→ Required work
Among the records that follow, set down only the lines from the one containing "adenocarcinoma (pancreatic) stained" to the one containing "high-resolution histopathology image", both included, exactly.

Segment Start: Data records

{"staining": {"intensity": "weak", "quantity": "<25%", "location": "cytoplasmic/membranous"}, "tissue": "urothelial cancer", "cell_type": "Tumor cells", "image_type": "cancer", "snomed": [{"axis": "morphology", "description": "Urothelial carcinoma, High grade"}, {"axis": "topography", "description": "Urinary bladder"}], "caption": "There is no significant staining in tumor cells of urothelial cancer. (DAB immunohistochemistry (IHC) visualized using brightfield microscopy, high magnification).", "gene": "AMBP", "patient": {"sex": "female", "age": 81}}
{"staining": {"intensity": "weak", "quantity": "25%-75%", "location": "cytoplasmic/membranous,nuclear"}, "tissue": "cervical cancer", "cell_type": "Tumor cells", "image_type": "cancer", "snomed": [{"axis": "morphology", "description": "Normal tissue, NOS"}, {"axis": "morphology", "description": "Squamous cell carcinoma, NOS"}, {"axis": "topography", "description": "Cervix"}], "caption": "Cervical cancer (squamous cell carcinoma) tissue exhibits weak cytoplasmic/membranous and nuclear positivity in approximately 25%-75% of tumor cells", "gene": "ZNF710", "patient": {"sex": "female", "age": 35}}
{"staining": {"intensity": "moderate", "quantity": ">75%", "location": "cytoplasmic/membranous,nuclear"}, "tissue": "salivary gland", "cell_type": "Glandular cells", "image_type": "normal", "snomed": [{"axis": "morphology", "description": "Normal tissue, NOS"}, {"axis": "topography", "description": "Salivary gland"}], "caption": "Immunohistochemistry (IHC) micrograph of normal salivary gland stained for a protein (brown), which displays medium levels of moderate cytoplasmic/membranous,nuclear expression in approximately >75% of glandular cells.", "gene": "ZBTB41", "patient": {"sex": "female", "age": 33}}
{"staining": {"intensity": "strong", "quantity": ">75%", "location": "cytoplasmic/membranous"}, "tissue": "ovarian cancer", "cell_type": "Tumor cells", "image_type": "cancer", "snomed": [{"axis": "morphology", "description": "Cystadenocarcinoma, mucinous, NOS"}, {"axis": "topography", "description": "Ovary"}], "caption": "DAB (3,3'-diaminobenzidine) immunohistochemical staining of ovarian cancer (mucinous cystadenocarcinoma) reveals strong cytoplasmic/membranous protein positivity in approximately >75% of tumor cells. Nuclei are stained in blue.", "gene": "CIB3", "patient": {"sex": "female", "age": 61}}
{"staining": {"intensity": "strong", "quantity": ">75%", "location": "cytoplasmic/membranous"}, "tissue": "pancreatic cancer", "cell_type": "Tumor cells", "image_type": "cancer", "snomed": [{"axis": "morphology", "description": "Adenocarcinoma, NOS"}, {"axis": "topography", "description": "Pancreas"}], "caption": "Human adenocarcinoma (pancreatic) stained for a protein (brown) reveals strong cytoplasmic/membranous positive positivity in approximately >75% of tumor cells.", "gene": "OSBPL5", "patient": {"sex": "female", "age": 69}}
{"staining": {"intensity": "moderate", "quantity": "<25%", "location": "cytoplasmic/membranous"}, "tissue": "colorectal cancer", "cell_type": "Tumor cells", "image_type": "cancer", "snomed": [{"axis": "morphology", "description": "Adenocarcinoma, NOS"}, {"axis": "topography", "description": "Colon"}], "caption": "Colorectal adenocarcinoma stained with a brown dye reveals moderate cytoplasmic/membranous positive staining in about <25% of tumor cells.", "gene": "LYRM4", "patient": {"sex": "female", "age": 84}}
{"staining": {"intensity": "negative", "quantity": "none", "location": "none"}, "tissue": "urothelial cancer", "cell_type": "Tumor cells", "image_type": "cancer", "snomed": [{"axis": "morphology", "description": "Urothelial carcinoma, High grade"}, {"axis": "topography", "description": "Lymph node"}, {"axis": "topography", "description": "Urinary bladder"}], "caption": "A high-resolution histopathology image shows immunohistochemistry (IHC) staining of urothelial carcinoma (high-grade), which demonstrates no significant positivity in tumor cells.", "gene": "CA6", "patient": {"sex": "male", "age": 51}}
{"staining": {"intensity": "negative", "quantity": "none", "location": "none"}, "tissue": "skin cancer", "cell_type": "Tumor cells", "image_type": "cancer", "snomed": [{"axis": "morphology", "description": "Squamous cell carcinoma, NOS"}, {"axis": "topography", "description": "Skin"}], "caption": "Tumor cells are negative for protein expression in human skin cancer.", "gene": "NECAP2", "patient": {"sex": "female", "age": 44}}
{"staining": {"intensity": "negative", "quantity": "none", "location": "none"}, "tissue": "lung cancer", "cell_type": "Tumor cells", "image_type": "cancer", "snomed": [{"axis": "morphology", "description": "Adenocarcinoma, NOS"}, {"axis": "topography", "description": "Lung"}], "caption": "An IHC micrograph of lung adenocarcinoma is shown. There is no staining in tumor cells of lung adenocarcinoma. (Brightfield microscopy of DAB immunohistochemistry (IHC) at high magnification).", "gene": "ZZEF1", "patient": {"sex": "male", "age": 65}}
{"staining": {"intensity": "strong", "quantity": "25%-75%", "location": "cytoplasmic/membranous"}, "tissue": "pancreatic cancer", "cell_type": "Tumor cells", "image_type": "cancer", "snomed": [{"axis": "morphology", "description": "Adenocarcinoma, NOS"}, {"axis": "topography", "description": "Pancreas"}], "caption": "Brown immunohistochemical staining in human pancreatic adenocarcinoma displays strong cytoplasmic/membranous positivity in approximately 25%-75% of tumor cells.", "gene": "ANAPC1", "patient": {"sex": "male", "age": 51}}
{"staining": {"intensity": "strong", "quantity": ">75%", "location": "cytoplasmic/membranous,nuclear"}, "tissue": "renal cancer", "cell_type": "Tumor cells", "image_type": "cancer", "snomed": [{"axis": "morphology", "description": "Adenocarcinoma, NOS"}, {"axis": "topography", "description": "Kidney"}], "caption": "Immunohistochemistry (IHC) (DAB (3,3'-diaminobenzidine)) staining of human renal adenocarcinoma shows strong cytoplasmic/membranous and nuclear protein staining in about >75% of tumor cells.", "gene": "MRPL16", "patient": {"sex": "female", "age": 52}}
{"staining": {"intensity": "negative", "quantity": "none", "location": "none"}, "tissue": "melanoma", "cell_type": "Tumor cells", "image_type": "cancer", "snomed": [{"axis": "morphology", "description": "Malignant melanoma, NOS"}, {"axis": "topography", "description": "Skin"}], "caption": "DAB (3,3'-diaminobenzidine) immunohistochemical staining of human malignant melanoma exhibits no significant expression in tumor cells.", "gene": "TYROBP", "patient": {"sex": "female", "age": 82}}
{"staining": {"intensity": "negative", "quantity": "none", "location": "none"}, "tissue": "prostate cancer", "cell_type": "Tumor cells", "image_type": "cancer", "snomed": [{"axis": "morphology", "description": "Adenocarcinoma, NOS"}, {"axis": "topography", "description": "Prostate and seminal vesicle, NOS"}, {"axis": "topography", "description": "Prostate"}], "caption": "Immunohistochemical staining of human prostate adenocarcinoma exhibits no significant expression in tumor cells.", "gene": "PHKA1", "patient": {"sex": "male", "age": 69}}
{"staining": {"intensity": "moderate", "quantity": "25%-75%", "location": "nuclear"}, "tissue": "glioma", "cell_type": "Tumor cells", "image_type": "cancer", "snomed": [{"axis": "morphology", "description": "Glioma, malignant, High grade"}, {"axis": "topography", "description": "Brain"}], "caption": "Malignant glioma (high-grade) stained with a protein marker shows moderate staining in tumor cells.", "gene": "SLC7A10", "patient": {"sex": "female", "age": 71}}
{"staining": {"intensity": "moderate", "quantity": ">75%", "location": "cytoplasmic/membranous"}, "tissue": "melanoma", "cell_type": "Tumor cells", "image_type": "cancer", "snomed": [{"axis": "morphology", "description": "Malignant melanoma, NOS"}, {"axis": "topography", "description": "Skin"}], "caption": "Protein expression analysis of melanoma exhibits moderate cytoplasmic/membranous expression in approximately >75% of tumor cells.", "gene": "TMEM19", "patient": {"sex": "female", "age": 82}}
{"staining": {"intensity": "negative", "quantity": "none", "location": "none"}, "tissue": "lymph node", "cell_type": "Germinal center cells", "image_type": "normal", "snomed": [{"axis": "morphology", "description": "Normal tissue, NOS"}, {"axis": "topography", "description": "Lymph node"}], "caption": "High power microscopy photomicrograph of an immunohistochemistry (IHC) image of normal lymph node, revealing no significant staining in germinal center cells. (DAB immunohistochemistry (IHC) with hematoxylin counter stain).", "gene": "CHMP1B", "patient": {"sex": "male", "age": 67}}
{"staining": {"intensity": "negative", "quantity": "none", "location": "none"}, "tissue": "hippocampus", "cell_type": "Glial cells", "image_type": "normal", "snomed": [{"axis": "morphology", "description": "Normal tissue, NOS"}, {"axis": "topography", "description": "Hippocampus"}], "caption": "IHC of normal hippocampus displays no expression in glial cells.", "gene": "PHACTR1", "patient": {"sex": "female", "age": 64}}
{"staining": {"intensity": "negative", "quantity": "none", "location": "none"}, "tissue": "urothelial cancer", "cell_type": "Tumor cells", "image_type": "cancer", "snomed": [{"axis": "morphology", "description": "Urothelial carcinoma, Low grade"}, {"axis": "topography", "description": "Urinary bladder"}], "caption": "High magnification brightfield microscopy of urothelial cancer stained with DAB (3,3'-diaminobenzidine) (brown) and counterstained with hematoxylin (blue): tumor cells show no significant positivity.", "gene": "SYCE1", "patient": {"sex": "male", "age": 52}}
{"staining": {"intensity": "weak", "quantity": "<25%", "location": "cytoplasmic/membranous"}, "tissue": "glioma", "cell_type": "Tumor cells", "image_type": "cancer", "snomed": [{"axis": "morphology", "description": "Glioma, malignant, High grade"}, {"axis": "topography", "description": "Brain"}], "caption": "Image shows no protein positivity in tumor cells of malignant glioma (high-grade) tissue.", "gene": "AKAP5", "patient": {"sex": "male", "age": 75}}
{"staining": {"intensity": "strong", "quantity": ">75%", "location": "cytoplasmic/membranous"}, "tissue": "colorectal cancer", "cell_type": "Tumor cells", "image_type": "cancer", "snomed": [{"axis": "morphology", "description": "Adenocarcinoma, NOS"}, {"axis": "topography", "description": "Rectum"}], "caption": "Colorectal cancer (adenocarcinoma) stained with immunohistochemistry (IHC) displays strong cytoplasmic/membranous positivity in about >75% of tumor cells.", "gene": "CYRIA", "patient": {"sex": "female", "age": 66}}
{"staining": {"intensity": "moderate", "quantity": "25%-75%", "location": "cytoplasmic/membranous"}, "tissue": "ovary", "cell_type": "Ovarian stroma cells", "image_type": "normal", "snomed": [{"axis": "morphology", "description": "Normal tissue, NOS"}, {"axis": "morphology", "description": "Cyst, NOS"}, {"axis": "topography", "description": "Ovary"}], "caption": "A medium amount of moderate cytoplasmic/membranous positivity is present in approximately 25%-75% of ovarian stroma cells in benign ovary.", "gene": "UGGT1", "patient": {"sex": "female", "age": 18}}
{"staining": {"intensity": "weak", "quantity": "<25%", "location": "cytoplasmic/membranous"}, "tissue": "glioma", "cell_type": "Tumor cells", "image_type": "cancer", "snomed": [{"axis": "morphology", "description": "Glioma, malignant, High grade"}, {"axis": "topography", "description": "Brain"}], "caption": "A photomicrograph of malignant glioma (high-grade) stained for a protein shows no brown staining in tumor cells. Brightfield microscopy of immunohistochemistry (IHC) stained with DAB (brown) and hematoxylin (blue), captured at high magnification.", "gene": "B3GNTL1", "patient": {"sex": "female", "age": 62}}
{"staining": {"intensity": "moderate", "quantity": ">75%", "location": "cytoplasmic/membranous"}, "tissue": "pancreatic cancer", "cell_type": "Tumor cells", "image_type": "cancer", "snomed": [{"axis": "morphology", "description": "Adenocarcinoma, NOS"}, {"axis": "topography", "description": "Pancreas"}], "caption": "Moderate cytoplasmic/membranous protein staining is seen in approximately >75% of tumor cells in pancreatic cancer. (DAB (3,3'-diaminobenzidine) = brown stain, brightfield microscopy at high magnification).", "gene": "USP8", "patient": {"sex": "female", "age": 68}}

Segment End: Data records

→ Your solution
{"staining": {"intensity": "strong", "quantity": ">75%", "location": "cytoplasmic/membranous"}, "tissue": "pancreatic cancer", "cell_type": "Tumor cells", "image_type": "cancer", "snomed": [{"axis": "morphology", "description": "Adenocarcinoma, NOS"}, {"axis": "topography", "description": "Pancreas"}], "caption": "Human adenocarcinoma (pancreatic) stained for a protein (brown) reveals strong cytoplasmic/membranous positive positivity in approximately >75% of tumor cells.", "gene": "OSBPL5", "patient": {"sex": "female", "age": 69}}
{"staining": {"intensity": "moderate", "quantity": "<25%", "location": "cytoplasmic/membranous"}, "tissue": "colorectal cancer", "cell_type": "Tumor cells", "image_type": "cancer", "snomed": [{"axis": "morphology", "description": "Adenocarcinoma, NOS"}, {"axis": "topography", "description": "Colon"}], "caption": "Colorectal adenocarcinoma stained with a brown dye reveals moderate cytoplasmic/membranous positive staining in about <25% of tumor cells.", "gene": "LYRM4", "patient": {"sex": "female", "age": 84}}
{"staining": {"intensity": "negative", "quantity": "none", "location": "none"}, "tissue": "urothelial cancer", "cell_type": "Tumor cells", "image_type": "cancer", "snomed": [{"axis": "morphology", "description": "Urothelial carcinoma, High grade"}, {"axis": "topography", "description": "Lymph node"}, {"axis": "topography", "description": "Urinary bladder"}], "caption": "A high-resolution histopathology image shows immunohistochemistry (IHC) staining of urothelial carcinoma (high-grade), which demonstrates no significant positivity in tumor cells.", "gene": "CA6", "patient": {"sex": "male", "age": 51}}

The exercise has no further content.